Encoding in CLR is in the namespace. It is an abstract class, so it cannot be instantiated directly. It mainly has the following derived classes: ASCIIEnding, UnicodeEncoding, UTF32Encoding, UTF7Encoding, UTF8Encoding. You can choose a suitable Encoding according to your needs for encoding and decoding. You can also call the static properties of Encoding ASCII, Unicode, UTF32, UTF7, UTF8 to construct an Encoding. Where Unicode represents 16-bit Encoding. Calling a static property is the same as instantiating a subclass, as shown in the following code.

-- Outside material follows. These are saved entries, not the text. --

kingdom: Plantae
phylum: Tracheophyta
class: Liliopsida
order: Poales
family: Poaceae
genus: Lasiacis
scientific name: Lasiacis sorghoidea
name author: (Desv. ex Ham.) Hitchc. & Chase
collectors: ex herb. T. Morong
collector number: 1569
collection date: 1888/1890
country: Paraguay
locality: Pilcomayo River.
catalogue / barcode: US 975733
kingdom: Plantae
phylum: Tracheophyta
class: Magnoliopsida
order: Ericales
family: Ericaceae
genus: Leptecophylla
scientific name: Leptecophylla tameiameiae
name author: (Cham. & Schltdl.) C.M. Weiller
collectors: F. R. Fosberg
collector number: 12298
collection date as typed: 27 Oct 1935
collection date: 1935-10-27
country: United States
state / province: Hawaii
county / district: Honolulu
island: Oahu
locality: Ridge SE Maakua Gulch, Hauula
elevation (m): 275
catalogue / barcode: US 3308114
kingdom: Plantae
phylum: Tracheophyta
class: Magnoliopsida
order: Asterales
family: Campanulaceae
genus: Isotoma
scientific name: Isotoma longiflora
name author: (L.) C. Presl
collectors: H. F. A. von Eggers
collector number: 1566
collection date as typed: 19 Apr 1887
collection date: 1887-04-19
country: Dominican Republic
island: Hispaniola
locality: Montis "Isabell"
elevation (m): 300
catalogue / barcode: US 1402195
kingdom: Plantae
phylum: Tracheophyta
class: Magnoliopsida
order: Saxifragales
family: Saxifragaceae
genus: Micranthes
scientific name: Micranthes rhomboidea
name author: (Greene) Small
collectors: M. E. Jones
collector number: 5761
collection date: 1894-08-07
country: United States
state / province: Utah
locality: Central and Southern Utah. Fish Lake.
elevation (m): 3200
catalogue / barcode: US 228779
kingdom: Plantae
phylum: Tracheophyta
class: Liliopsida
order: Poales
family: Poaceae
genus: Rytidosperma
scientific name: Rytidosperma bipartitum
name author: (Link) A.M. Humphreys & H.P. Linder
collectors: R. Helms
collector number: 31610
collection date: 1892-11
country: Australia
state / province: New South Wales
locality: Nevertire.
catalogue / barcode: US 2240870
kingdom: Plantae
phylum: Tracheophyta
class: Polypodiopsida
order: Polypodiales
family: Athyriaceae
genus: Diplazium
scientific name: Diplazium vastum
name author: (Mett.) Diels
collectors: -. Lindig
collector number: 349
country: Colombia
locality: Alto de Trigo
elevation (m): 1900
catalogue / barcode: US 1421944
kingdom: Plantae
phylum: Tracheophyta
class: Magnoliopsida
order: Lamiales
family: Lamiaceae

1 Encoding encodingUTF8 = Encoding.UTF8;

2 Encoding encodingUTF8 = new UTF8Encoding(true);

Here are some simple descriptions of these types:

  • ASCII encoding Encode 16-bit characters into ASCII code, and can only convert 16 characters with a value less than Ox0080, and be converted into a single byte, that is, one character corresponds to one byte. This kind of encoding can be used when all characters are within the ASCII range (0X00~0X7F). It is very fast and suitable for characters in the United Kingdom and the United States. This kind of encoding is very limited, and Chinese characters will be converted into garbled code. The CLR corresponds to ASCIIEndoing.
  • UTF-16 Each character is encoded into 2 bytes. It will not have any impact on the characters and will not involve compression processing. The performance is very good because the characters in the CLR are also 16-bit Unicode. Correspond to UnicodeEncoding in CLR.
  • UTF-32 uses 4 bytes to encode into one character. From a memory point of view, it is not a high-performance encoding scheme, because the first character is 4 bytes, which particularly occupies memory, so it is rarely used for encoding and decoding of files and network streams. The corresponding UTF32Encoding is in the CLR.
  • UTF-8 characters with values ​​below Ox0080 are compressed into one character, that is, ASCII code; characters with values ​​between 0X0080--0X07FF are converted into 2 characters, suitable for use in Europe and the Middle East. 0X0800 or above is converted into 3 characters, suitable for characters in East Asia. The proxy item is converted into 4 bytes. Therefore, it is a very popular encoding that works on the internet. It is not efficient in handling characters above 0X0800 UTF-16. The corresponding UTF8Encoding is in the CLR.
  • UTF-7 This is usually used in old systems, and the system was represented by 7-bit values ​​at that time. Currently, it has been eliminated by the Unicode Association. The corresponding UTF7Encoding is in the CLR.

The above is all the content of this article. I hope it will be helpful to everyone's study and I hope everyone will support me more.